Deal Killers... And How to Avoid Them

Almost every transaction to sell a business involves a few obstacles to navigate before reaching the finish line. However, careful planning can help overcome many common last-minute "deal killers," including these four:    

Deal Killer #1: Deal fatigue. 

Perhaps you've heard the saying "Time kills deals." Deal fatigue is real, but we believe that "Time kills deals with an unmotivated buyer or seller." Choose a buyer who has the financial wherewithal to acquire your business and the emotional motivation and commitment to make the transaction happen. 

Deal killer #2. Third-party approvals.  

Some deals require third-parties to approve a transaction before it can close. An uncooperative landlord (what, in New York?) or unwilling minority shareholder could crater a deal. Or perhaps your contracts with clients include anti-assignment clauses that require their consent prior to a sale. Don't wait until the last minute to identify and work with third parties whose approval is required.  

Deal Killer #3. Problems in due diligence. 

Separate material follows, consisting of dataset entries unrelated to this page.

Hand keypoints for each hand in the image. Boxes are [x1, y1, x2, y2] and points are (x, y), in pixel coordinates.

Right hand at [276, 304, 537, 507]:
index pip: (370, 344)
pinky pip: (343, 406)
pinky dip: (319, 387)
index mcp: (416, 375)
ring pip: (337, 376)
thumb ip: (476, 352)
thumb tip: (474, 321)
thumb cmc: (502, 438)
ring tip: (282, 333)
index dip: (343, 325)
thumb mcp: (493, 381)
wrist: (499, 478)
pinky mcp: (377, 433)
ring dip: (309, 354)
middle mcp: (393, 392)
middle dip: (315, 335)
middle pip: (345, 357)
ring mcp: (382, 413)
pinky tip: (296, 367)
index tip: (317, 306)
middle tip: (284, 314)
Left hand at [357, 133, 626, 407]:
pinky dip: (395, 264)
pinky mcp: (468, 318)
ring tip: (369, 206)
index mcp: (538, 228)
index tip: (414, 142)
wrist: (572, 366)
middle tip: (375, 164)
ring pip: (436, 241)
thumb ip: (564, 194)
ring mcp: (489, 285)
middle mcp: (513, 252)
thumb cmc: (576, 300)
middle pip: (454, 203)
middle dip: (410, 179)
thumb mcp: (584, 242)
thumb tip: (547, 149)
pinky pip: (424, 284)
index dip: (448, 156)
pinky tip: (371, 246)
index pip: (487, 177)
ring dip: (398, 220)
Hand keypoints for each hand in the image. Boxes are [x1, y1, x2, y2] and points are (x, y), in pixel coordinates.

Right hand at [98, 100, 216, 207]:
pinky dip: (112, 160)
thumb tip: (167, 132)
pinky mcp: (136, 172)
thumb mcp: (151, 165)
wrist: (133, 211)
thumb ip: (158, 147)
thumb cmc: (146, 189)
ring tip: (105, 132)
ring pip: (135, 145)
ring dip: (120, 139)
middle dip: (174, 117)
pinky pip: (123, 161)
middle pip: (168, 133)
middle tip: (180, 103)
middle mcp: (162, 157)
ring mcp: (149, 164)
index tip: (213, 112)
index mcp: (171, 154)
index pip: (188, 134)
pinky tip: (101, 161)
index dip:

An important step in preparing your business for sale is to anticipate questions that may arise as the buyer conducts due diligence. Try to overcome any challenges before the sale, or if that's not possible, notify the buyer early in the process. If a buyer uncovers a business problem in late-stage due diligence, be prepared to quickly dig into the issue, explain what happened, and be flexible regarding a fix.

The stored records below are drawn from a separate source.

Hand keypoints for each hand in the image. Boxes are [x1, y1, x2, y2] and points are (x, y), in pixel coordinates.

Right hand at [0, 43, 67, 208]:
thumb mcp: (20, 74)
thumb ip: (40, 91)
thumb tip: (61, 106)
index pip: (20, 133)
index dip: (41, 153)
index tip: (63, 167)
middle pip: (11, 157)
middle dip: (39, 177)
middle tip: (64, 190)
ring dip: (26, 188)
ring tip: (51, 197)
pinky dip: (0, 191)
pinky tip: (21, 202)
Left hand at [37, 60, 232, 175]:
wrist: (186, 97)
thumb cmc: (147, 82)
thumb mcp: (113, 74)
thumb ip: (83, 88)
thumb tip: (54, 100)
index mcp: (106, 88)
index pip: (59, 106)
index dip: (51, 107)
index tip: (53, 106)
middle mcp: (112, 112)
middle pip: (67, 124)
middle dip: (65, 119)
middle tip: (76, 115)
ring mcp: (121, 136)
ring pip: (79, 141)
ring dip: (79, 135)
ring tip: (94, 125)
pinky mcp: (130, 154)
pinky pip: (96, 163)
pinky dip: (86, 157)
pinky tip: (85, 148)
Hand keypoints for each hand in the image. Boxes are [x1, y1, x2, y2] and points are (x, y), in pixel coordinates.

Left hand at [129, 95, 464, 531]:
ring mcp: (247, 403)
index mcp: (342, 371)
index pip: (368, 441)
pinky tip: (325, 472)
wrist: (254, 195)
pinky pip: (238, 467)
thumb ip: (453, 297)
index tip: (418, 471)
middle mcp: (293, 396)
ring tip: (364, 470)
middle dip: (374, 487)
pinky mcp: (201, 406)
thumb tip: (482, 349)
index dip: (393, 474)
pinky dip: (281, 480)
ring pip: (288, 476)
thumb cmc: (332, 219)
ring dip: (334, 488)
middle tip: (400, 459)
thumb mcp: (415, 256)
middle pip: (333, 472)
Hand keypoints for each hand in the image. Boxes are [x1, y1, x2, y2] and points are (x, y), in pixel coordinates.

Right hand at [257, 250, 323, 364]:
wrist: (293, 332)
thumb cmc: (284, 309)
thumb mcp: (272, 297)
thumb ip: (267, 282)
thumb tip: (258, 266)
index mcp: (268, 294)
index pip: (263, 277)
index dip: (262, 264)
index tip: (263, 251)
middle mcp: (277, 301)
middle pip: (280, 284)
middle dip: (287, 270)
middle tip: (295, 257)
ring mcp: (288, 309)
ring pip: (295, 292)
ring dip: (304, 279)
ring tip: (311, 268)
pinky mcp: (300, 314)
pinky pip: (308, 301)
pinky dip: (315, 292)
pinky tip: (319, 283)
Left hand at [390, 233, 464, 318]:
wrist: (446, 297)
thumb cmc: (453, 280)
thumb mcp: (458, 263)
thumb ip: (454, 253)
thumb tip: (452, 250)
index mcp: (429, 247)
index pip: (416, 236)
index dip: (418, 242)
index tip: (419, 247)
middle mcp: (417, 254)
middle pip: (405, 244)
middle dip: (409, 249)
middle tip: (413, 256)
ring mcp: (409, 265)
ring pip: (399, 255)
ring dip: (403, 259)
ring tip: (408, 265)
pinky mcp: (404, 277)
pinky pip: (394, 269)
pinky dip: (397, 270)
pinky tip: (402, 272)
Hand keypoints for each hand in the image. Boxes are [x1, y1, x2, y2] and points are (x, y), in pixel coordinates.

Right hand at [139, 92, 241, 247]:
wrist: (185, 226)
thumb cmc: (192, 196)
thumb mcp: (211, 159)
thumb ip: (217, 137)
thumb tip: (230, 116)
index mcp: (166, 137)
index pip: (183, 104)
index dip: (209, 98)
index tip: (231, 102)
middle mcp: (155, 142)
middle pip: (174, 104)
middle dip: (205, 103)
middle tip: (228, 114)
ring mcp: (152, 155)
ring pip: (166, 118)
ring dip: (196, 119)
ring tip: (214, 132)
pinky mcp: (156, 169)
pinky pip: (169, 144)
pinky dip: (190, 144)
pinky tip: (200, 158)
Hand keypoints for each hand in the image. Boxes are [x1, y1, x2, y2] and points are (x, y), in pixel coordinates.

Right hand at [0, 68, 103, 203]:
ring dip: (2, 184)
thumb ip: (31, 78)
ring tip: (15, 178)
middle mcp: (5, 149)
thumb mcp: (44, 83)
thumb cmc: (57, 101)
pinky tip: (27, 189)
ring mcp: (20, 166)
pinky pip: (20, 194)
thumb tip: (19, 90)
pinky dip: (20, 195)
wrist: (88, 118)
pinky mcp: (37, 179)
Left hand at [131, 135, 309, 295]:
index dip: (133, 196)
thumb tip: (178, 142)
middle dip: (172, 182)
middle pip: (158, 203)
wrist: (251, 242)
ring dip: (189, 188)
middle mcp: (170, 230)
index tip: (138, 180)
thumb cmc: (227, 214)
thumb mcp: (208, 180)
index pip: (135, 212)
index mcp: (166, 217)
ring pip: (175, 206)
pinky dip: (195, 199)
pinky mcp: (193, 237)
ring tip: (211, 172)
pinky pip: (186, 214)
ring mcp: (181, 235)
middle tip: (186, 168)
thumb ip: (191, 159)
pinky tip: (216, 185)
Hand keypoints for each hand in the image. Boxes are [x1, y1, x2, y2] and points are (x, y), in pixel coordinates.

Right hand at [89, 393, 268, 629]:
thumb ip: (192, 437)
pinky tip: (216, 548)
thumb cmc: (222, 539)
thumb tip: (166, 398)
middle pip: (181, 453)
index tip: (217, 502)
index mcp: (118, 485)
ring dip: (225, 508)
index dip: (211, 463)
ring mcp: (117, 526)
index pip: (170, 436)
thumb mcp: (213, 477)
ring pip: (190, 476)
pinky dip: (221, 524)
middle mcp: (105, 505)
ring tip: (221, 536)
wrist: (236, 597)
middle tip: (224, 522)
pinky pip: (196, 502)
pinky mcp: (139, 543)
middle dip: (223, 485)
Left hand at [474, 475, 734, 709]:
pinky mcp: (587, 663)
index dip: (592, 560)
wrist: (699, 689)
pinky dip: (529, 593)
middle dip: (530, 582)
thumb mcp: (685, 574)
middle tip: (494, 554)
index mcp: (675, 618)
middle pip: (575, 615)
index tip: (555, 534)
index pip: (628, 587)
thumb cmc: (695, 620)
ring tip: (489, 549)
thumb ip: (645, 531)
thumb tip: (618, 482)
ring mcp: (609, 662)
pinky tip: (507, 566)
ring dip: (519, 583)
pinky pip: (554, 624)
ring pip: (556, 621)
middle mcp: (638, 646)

Deal Killer #4. Last-minute negotiations (typically about non-competes, employment contracts, or working capital). 

The best way to avoid any unwanted negotiations late in the process is to ensure the initial letter of intent (LOI) addresses all meaningful aspects of the transaction. It can be tempting to think, "We'll figure that out later," but don't punt on details in the LOI. If the buyer presents an LOI light on details, work through it until it includes a complete overview of the transaction.

Careful planning, clear communication, and a reasonable approach from everyone involved can help overcome these common challenges, and move a transaction across the finish line.